Digital lattice and ladder filter synthesis

There is evidence that in addition to standard digital filter forms such as the direct, parallel, and cascade forms, digital lattice and ladder filters may play an important role in finite word length implementation problems. In this paper, techniques are developed in detail for efficiently synthesizing digital lattice and ladder filters from any stable direct form. In one form, a lattice filter canonic in terms of multiplies and delays is obtained. An internal scaling procedure is also introduced that will be of importance for optimizing one of the lattice forms for finite word length implementation.

Least squares glottal inverse filtering from the acoustic speech waveform

Covariance analysis as a least squares approach for accurately performing glottal inverse filtering from the acoustic speech waveform is discussed. Best results are obtained by situating the analysis window within a stable closed glottis interval. Based on a linear model of speech production, it is shown that both the moment of glottal closure and opening can be determined from the normalized total squared error with proper choices of analysis window length and filter order. Results from actual speech are presented to illustrate the technique.

A normalized digital filter structure

A normalized digital filter structure is presented, based upon an orthonormal polynomial expansion. This structure is recursively designed, has several predictable stability properties in the presence of time-varying parameters, and appears to have roundoff noise properties which are superior to other known filter structures, particularly in the presence of clustered poles. Each section of the filter can be precisely implemented by one complex multiply.

On autocorrelation equations as applied to speech analysis

The mathematical theory underlying one of the techniques currently being used in linear prediction of speech is developed from an inner product formulation. This formulation produces a unified framework for studying the properties of autocorrelation equations. In particular, the solution and stability of the auto-correlation equations are studied in detail. Experimental stability results for finite word length analysis of speech are also presented.

Quantization and bit allocation in speech processing

The topic of quantization and bit allocation in speech processing is studied using an L 2 norm. Closed-form expressions are derived for the root mean square (rms) spectral deviation due to variations in one, two, or multiple parameters. For one-parameter variation, the reflection coefficients, log area ratios, and inverse sine coefficients are studied. It is shown that, depending upon the criterion chosen, either log area ratios or inverse sine quantization can be viewed as optimal. From a practical point of view, it is shown experimentally that very little difference exists among the various quantization methods beyond the second coefficient. Two-parameter variations are studied in terms of formant frequency and bandwidth movement and in terms of a two-pair quantization scheme. A lower bound on the number of quantization levels required to satisfy a given maximum spectral deviation is derived along with the two-pair quantization scheme which approximately satisfies the bound. It is shown theoretically that the two-pair quantization scheme has a 10-bit superiority over other above-mentioned quantization schemes in the sense of theoretically assuring that a maximum overall log spectral deviation will not be exceeded.
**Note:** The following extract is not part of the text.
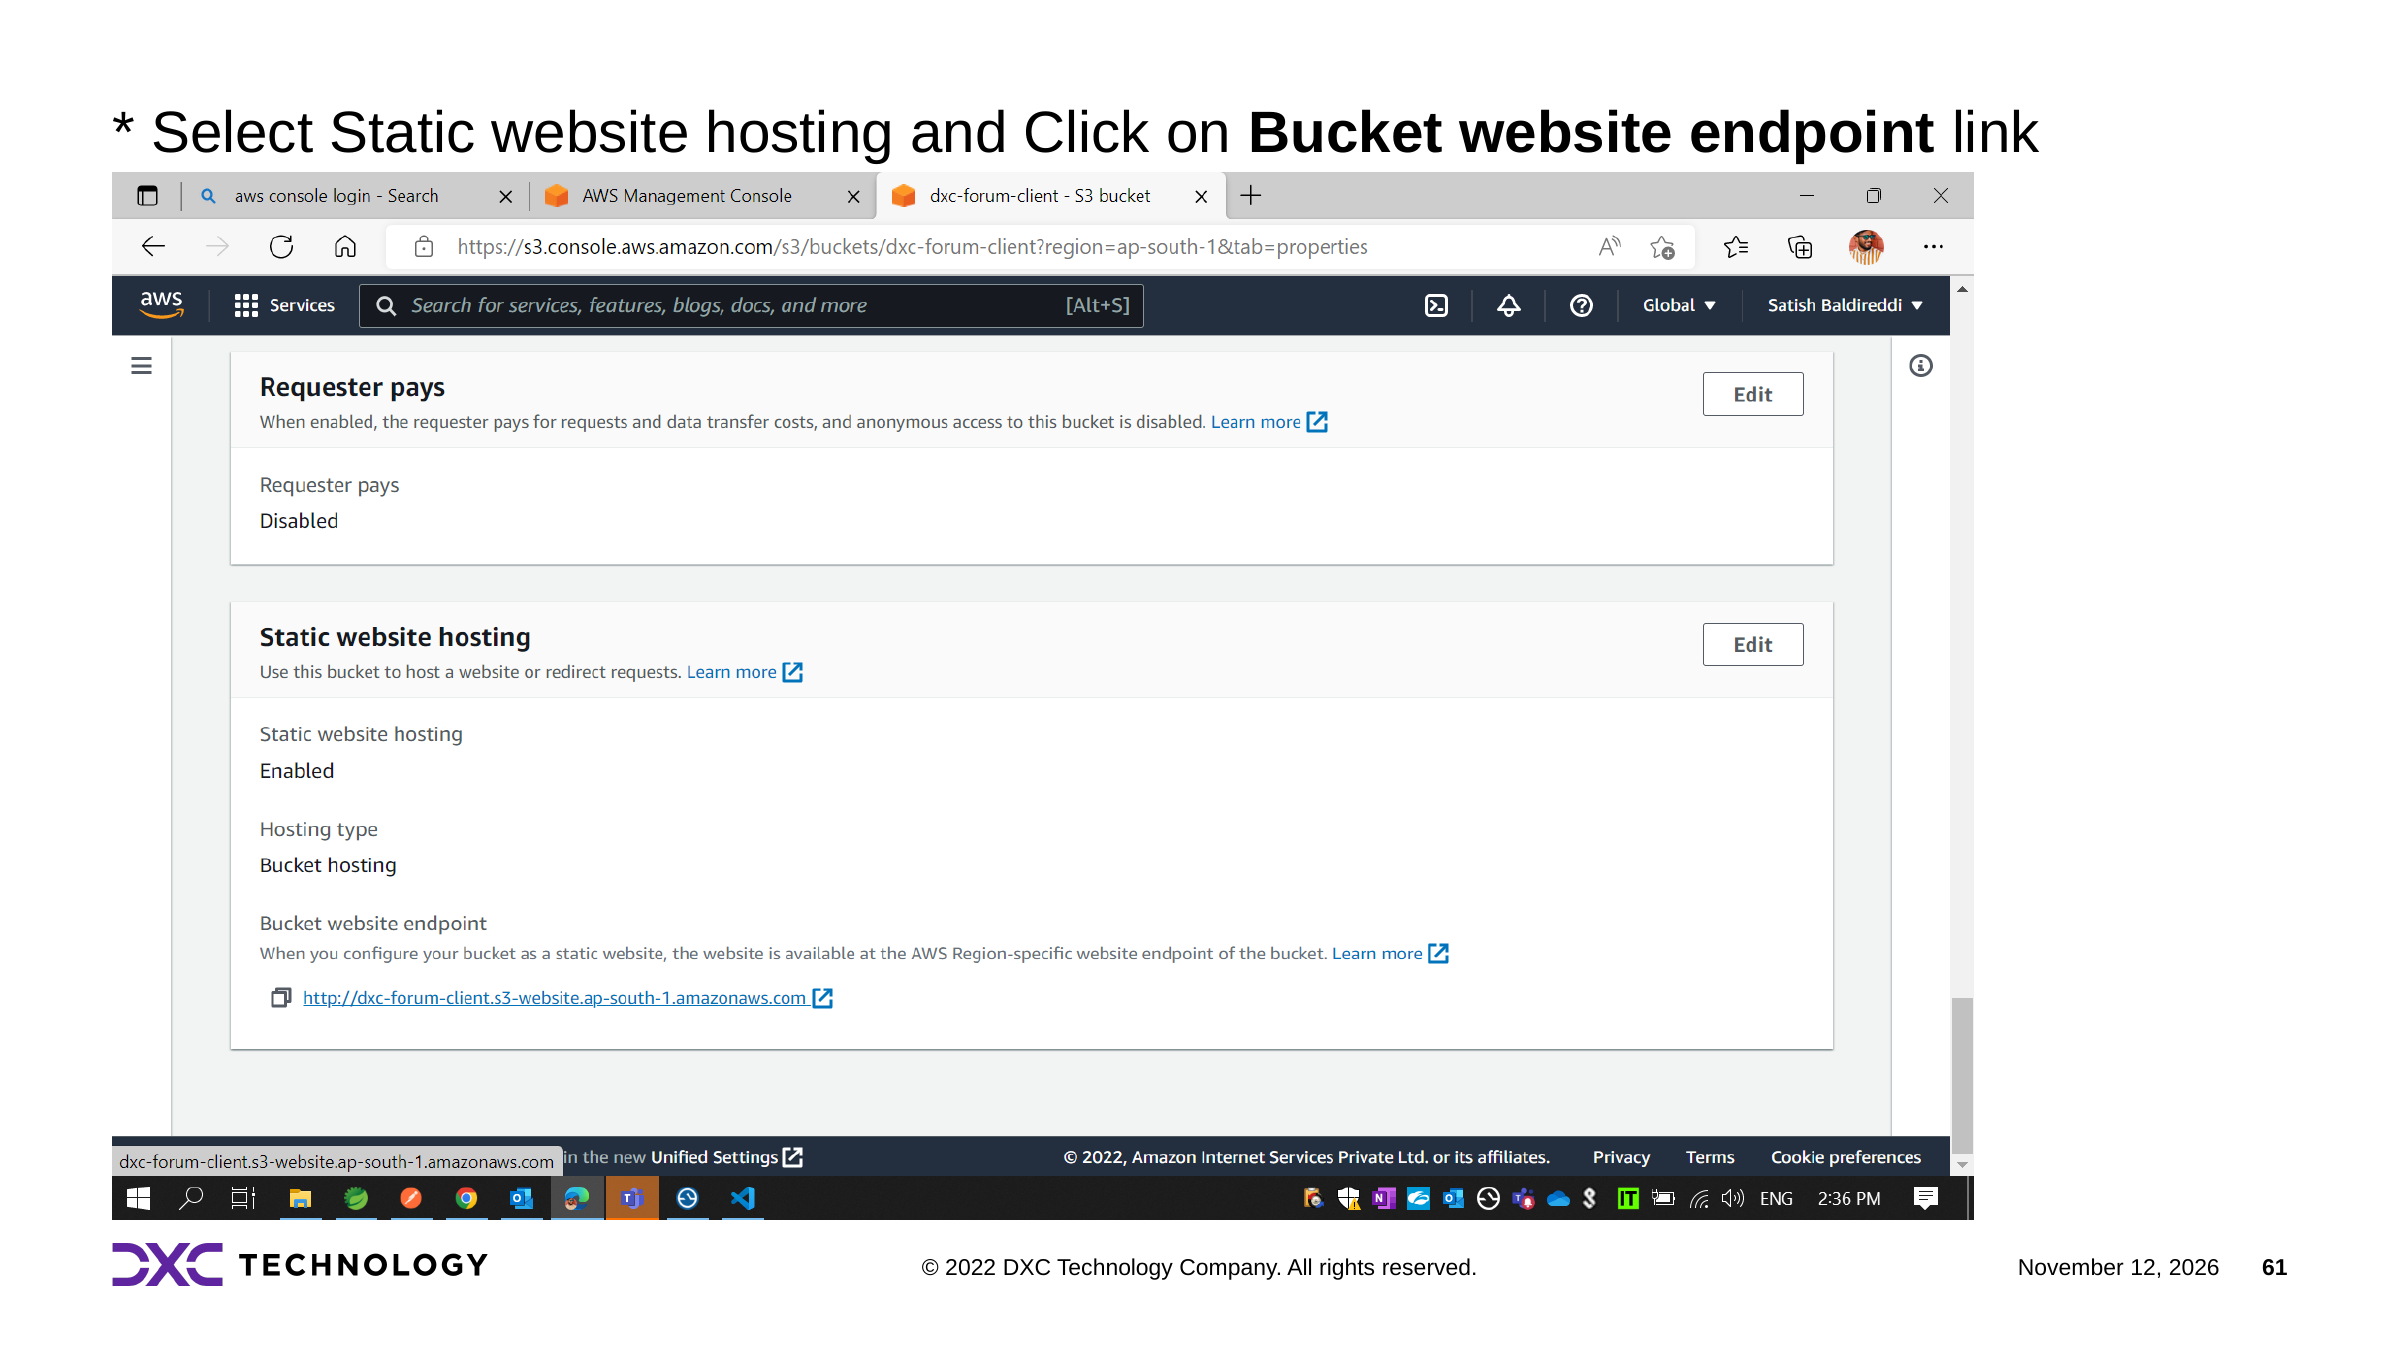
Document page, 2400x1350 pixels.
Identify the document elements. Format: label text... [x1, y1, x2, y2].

A computer program for designing digital elliptic filters

A computer program is presented for designing digital elliptic filters of the four most common types: low-pass, high-pass, bandpass, and bandstop. The program is presented in Fortran IV. The various numerical algorithms required for implementing the elliptic functions are referenced in the program and are obtained from readily available tables of mathematical functions. Examples for each filter type are presented.